'''

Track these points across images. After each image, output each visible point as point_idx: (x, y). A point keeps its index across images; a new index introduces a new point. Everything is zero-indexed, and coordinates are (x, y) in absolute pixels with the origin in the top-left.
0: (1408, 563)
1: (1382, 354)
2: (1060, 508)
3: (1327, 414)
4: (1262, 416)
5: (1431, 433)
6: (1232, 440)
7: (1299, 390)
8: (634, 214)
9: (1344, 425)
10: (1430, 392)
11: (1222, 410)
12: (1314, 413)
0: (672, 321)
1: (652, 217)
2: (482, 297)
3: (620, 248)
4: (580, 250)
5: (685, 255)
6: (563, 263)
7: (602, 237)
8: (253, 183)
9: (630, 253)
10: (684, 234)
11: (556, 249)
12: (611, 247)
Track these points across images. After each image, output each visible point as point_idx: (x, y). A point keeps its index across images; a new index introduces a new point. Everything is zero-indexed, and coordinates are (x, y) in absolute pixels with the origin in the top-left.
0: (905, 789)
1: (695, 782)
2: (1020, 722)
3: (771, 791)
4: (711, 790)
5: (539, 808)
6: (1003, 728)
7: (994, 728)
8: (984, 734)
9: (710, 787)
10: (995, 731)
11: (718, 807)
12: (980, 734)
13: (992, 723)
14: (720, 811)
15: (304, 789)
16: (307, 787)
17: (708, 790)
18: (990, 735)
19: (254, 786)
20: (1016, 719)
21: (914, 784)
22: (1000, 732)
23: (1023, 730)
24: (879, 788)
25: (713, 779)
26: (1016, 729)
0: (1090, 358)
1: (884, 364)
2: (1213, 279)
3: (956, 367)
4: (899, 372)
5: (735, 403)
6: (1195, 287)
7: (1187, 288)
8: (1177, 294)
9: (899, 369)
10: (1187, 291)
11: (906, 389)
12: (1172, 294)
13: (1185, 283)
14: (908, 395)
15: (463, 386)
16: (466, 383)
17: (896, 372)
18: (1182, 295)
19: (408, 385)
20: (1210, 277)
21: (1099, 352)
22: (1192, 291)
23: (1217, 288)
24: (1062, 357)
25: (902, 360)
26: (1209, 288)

'''

**Work request**
Can you edit the items above so that every "top-left" becomes "upper-left", with nothing else altered?

**Your solution**
Track these points across images. After each image, output each visible point as point_idx: (x, y). A point keeps its index across images; a new index introduces a new point. Everything is zero-indexed, and coordinates are (x, y) in absolute pixels with the origin in the upper-left.
0: (1408, 563)
1: (1382, 354)
2: (1060, 508)
3: (1327, 414)
4: (1262, 416)
5: (1431, 433)
6: (1232, 440)
7: (1299, 390)
8: (634, 214)
9: (1344, 425)
10: (1430, 392)
11: (1222, 410)
12: (1314, 413)
0: (672, 321)
1: (652, 217)
2: (482, 297)
3: (620, 248)
4: (580, 250)
5: (685, 255)
6: (563, 263)
7: (602, 237)
8: (253, 183)
9: (630, 253)
10: (684, 234)
11: (556, 249)
12: (611, 247)
Track these points across images. After each image, output each visible point as point_idx: (x, y). A point keeps its index across images; a new index introduces a new point. Everything is zero-indexed, and coordinates are (x, y) in absolute pixels with the origin in the upper-left.
0: (905, 789)
1: (695, 782)
2: (1020, 722)
3: (771, 791)
4: (711, 790)
5: (539, 808)
6: (1003, 728)
7: (994, 728)
8: (984, 734)
9: (710, 787)
10: (995, 731)
11: (718, 807)
12: (980, 734)
13: (992, 723)
14: (720, 811)
15: (304, 789)
16: (307, 787)
17: (708, 790)
18: (990, 735)
19: (254, 786)
20: (1016, 719)
21: (914, 784)
22: (1000, 732)
23: (1023, 730)
24: (879, 788)
25: (713, 779)
26: (1016, 729)
0: (1090, 358)
1: (884, 364)
2: (1213, 279)
3: (956, 367)
4: (899, 372)
5: (735, 403)
6: (1195, 287)
7: (1187, 288)
8: (1177, 294)
9: (899, 369)
10: (1187, 291)
11: (906, 389)
12: (1172, 294)
13: (1185, 283)
14: (908, 395)
15: (463, 386)
16: (466, 383)
17: (896, 372)
18: (1182, 295)
19: (408, 385)
20: (1210, 277)
21: (1099, 352)
22: (1192, 291)
23: (1217, 288)
24: (1062, 357)
25: (902, 360)
26: (1209, 288)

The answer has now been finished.